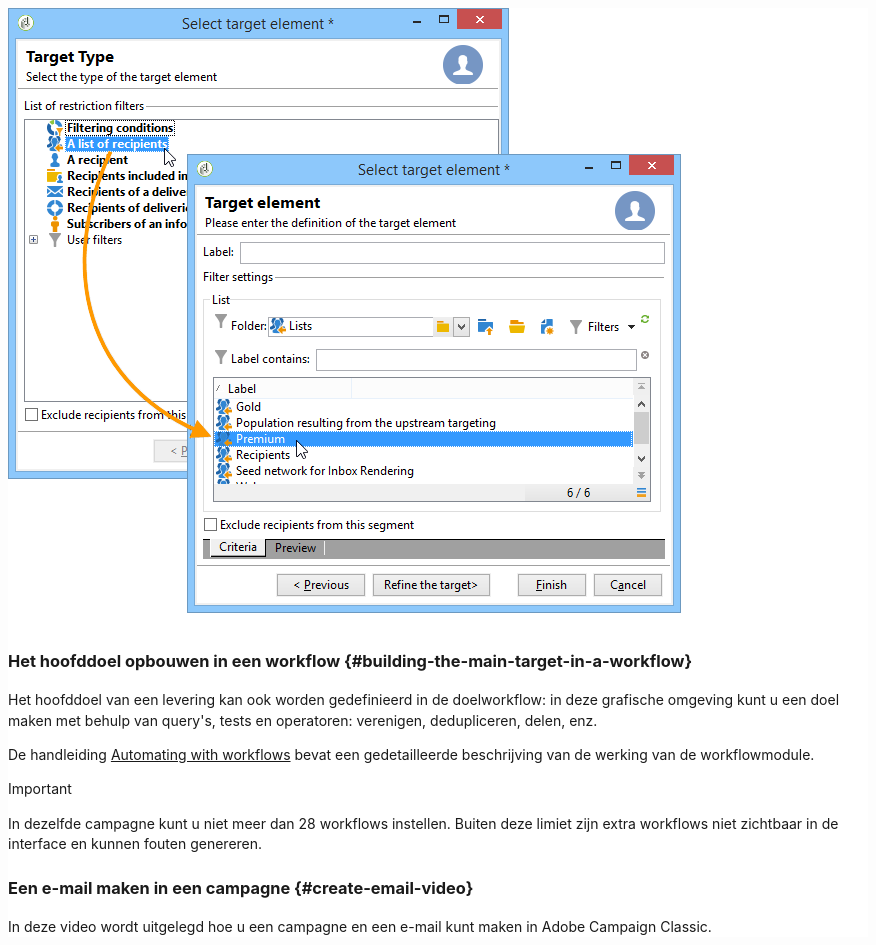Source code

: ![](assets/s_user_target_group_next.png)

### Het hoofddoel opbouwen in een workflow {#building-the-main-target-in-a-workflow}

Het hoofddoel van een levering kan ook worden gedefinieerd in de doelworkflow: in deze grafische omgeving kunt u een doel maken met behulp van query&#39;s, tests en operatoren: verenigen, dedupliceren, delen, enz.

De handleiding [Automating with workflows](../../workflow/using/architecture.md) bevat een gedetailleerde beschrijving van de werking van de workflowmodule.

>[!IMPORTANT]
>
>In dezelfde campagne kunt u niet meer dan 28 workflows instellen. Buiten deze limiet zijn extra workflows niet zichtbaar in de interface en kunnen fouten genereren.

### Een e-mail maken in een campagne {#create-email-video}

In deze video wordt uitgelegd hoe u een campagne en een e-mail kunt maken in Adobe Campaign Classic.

*-*-*

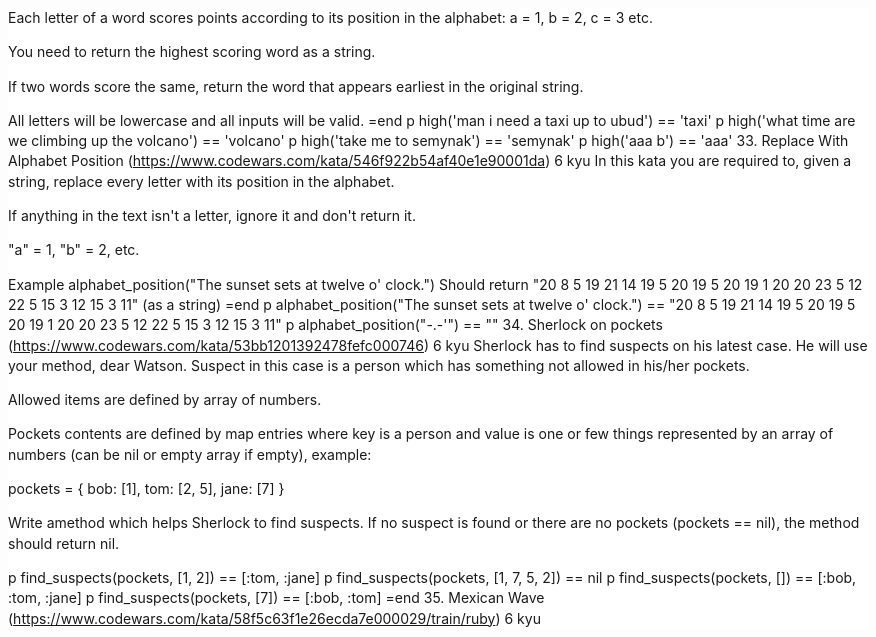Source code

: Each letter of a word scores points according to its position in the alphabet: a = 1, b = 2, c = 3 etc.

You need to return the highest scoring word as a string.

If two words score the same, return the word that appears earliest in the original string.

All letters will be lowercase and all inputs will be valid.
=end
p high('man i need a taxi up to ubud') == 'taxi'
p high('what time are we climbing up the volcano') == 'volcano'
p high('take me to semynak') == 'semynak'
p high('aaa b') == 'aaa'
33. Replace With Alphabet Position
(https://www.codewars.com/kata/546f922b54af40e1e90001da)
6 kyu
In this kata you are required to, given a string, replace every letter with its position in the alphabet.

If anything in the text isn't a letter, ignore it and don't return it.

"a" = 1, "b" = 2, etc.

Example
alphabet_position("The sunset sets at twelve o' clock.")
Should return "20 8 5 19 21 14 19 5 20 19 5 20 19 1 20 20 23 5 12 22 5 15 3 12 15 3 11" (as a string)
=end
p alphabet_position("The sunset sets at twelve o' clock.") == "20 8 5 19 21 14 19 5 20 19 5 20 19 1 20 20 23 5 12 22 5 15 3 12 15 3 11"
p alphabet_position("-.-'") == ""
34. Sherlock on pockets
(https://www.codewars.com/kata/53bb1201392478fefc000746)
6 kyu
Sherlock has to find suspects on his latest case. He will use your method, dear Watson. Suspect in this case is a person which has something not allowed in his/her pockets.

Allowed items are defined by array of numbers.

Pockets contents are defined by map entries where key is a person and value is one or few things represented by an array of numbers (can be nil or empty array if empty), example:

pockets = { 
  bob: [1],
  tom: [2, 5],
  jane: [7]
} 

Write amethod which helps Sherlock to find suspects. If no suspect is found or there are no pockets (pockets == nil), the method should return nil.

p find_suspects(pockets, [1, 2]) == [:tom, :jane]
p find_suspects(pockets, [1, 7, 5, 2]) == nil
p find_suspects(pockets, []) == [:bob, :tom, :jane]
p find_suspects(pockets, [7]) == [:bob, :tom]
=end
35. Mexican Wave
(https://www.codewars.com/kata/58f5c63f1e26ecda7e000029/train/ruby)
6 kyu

*-*-*

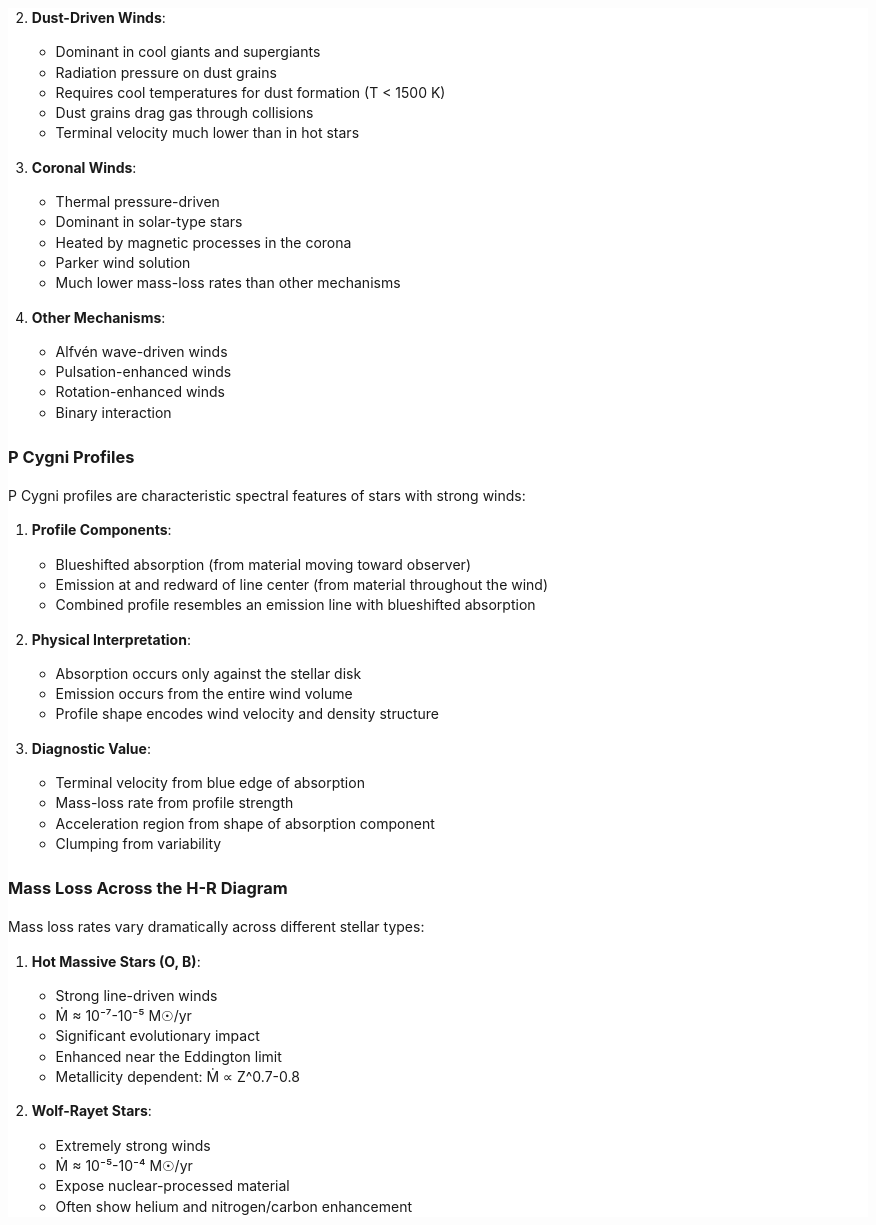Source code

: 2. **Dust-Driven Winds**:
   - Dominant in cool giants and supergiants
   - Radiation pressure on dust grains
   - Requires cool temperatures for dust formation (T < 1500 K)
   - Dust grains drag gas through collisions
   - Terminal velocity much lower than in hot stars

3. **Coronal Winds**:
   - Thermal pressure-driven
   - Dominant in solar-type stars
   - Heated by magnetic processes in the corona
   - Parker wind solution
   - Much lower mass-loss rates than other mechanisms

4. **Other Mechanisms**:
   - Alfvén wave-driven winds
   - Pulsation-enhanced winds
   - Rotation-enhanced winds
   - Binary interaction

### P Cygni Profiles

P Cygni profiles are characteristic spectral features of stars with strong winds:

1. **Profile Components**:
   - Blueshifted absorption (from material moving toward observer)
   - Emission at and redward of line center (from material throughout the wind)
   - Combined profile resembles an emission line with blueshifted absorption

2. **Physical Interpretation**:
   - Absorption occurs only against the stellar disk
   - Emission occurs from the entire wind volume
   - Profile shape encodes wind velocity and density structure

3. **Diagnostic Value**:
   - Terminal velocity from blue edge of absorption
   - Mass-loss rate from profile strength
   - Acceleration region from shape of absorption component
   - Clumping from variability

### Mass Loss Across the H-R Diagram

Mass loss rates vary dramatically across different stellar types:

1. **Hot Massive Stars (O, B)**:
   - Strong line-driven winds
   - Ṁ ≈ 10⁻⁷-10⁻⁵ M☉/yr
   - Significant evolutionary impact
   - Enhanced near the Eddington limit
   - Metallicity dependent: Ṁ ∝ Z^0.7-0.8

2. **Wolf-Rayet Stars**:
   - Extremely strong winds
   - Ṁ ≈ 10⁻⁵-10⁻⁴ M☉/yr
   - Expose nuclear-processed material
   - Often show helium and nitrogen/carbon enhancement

*-*-*

What to do:
Please copy out each line of the listing above that contains the string "kata".

Response to this task:
(https://www.codewars.com/kata/546f922b54af40e1e90001da)
In this kata you are required to, given a string, replace every letter with its position in the alphabet.
(https://www.codewars.com/kata/53bb1201392478fefc000746)
(https://www.codewars.com/kata/58f5c63f1e26ecda7e000029/train/ruby)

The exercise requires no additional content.